## [Work to complete]
Report how many lines in the records below contain the word "بدنه". Give only the number.

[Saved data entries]
┌────────
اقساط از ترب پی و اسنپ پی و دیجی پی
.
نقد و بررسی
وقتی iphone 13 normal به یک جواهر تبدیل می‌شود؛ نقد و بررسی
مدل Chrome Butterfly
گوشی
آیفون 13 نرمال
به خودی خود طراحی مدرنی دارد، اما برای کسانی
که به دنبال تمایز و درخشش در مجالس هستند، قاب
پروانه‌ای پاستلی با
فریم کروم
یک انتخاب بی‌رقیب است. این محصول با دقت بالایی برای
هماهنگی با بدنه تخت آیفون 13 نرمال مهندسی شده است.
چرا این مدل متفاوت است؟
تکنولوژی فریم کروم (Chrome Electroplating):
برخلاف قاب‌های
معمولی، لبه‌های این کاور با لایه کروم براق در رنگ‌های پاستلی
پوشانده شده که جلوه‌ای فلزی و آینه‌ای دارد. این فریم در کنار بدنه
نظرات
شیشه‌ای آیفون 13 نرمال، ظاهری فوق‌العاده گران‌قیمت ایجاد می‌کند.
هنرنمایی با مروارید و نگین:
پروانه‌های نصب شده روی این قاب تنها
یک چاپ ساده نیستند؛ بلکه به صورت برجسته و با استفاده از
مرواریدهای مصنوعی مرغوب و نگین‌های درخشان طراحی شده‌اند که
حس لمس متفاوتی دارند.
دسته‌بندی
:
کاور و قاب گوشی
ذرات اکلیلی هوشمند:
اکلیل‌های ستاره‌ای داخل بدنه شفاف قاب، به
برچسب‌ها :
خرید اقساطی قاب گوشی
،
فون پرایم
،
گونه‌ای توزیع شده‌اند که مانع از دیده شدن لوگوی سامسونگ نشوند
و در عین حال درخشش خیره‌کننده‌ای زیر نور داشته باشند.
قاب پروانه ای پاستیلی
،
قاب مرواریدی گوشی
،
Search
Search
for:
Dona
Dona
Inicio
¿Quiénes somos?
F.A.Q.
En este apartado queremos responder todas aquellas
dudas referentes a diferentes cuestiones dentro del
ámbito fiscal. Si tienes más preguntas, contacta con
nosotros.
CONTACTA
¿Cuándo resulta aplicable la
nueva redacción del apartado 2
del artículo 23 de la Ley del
└────────
## [Solution to the exercise]
3